Directions for this task
Excluding all pictures, please output the listing exactly.

Records shown
*****
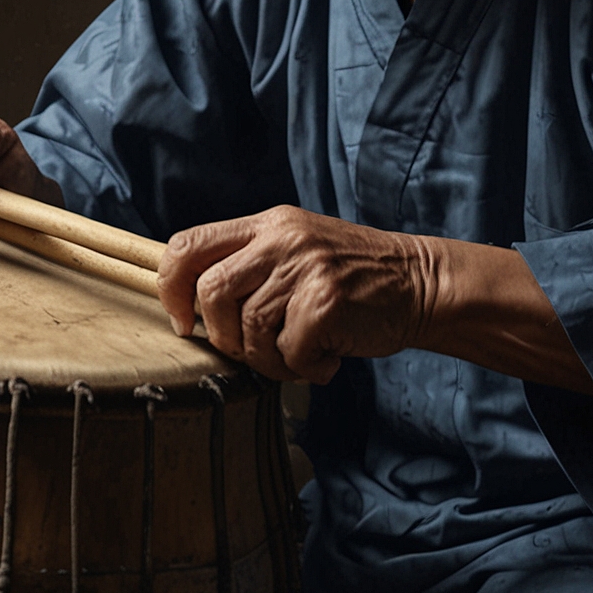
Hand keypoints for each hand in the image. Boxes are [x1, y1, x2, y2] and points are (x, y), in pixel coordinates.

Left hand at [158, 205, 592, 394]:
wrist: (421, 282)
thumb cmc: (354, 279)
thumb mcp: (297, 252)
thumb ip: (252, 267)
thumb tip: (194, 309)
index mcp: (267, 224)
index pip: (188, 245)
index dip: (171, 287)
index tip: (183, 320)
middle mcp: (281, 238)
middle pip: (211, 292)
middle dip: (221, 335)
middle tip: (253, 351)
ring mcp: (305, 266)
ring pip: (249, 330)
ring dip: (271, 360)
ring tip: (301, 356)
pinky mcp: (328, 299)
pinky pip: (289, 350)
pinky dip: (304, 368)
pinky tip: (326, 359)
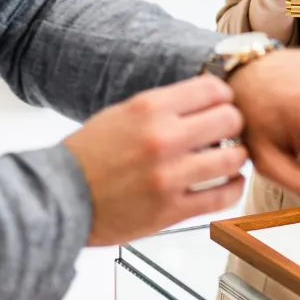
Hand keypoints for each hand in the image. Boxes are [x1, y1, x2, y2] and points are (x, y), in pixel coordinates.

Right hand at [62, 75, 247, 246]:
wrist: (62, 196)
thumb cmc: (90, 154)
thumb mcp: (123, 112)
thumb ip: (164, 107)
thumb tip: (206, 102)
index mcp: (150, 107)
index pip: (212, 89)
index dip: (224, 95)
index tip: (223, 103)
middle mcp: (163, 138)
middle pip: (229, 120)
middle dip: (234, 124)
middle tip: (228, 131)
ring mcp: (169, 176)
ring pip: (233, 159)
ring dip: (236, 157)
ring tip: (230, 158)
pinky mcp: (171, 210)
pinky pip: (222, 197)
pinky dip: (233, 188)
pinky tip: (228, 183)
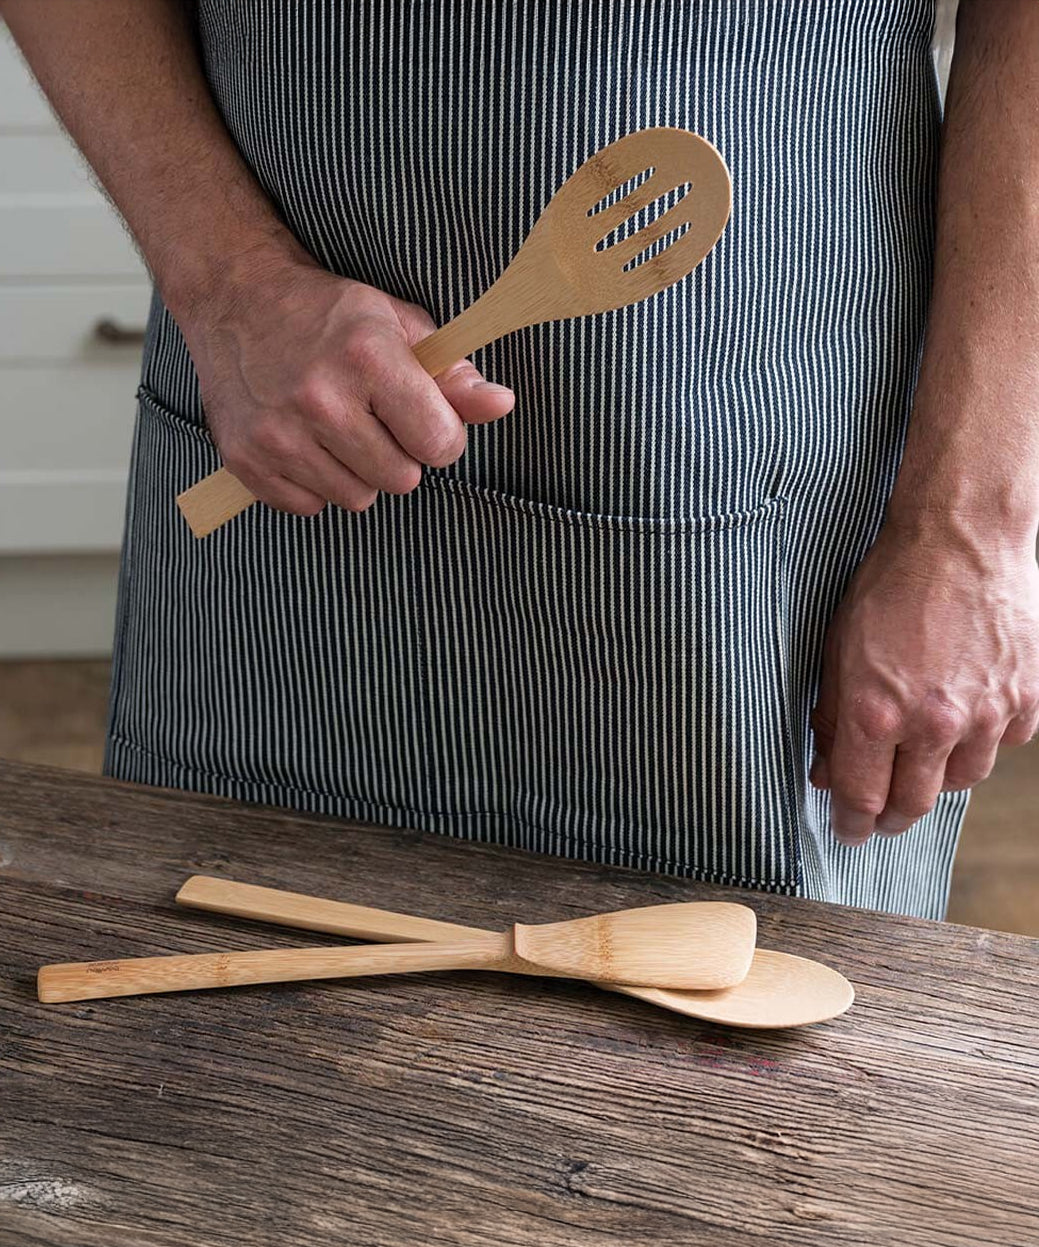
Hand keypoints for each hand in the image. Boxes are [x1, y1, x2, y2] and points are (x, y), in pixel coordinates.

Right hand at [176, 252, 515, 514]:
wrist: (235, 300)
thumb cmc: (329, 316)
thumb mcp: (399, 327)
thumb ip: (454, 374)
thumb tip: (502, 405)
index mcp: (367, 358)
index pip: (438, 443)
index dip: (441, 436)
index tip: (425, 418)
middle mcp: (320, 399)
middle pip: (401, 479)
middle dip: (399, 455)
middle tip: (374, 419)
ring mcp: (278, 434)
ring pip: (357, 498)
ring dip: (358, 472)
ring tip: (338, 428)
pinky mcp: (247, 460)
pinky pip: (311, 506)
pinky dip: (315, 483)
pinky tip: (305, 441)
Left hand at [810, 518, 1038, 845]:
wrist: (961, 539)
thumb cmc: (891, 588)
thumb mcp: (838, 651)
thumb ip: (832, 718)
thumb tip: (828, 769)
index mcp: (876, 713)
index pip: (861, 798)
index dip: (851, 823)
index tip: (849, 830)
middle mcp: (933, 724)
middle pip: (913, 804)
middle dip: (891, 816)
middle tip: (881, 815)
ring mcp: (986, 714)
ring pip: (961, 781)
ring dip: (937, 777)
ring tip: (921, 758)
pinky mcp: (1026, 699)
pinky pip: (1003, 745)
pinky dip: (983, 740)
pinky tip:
*****
Output for this task
Hand keypoints for each hand in the image. Boxes are [x1, y1, x2, y2] and points are (x, y), in pixel coordinates.

Left hand at [158, 205, 592, 394]:
wrist: (421, 282)
thumb cmc: (354, 279)
thumb mcp: (297, 252)
thumb ip: (252, 267)
thumb tip: (194, 309)
index mcp: (267, 224)
index pip: (188, 245)
index dip: (171, 287)
index tip: (183, 320)
middle mcp: (281, 238)
middle pip: (211, 292)
middle dip: (221, 335)
middle tip: (253, 351)
ring mcp: (305, 266)
ring pip: (249, 330)
ring dip: (271, 360)
ring tip: (301, 356)
pinky mcp: (328, 299)
pinky pip: (289, 350)
pinky dip: (304, 368)
pinky tip: (326, 359)
Hand keypoints for each hand in the image. Boxes are [x1, y1, x2, y2] and points are (x, y), in pixel coordinates.

Right hand at [62, 75, 247, 246]:
wrist: (62, 196)
thumb cmc: (90, 154)
thumb mcp: (123, 112)
thumb ip: (164, 107)
thumb tip: (206, 102)
index mcp: (150, 107)
index pip: (212, 89)
index dip: (224, 95)
index tip: (223, 103)
middle mcp: (163, 138)
middle pip: (229, 120)
middle dip: (234, 124)
middle tip: (228, 131)
ring mcp: (169, 176)
ring pip: (233, 159)
ring dip: (236, 157)
ring tip: (230, 158)
pinky mcp: (171, 210)
pinky pip: (222, 197)
pinky dip: (233, 188)
pinky tip: (228, 183)
Hand keypoints for each hand in the image. Boxes are [x1, y1, x2, y2] and points are (x, y), in pixel coordinates.

Right hand at [176, 252, 515, 514]:
wrist: (235, 300)
thumb cmc: (329, 316)
thumb mcp: (399, 327)
thumb ip: (454, 374)
thumb tip: (502, 405)
index mcp: (367, 358)
index pip: (438, 443)
index dip: (441, 436)
index tip: (425, 418)
middle mcp: (320, 399)
middle pip: (401, 479)
middle dip: (399, 455)
middle tip: (374, 419)
ring mcp: (278, 434)
ring pip: (357, 498)
ring dip: (358, 472)
ring tip: (338, 428)
pinky mcp: (247, 460)
pinky pip: (311, 506)
pinky dip: (315, 483)
pinky tip: (305, 441)
Left hand at [810, 518, 1038, 845]:
wrist: (961, 539)
thumb cmc: (891, 588)
thumb mcp: (838, 651)
thumb ip: (832, 718)
thumb tip: (828, 769)
index mcp: (876, 713)
index pip: (861, 798)
index dip: (851, 823)
index tip: (849, 830)
middle mcp: (933, 724)
middle pip: (913, 804)
middle dip: (891, 816)
middle tip: (881, 815)
ring mcp: (986, 714)
ring pip: (961, 781)
ring dip: (937, 777)
ring tip: (921, 758)
pinky mcp: (1026, 699)
pinky pip: (1003, 745)
pinky dip: (983, 740)
pinky tip:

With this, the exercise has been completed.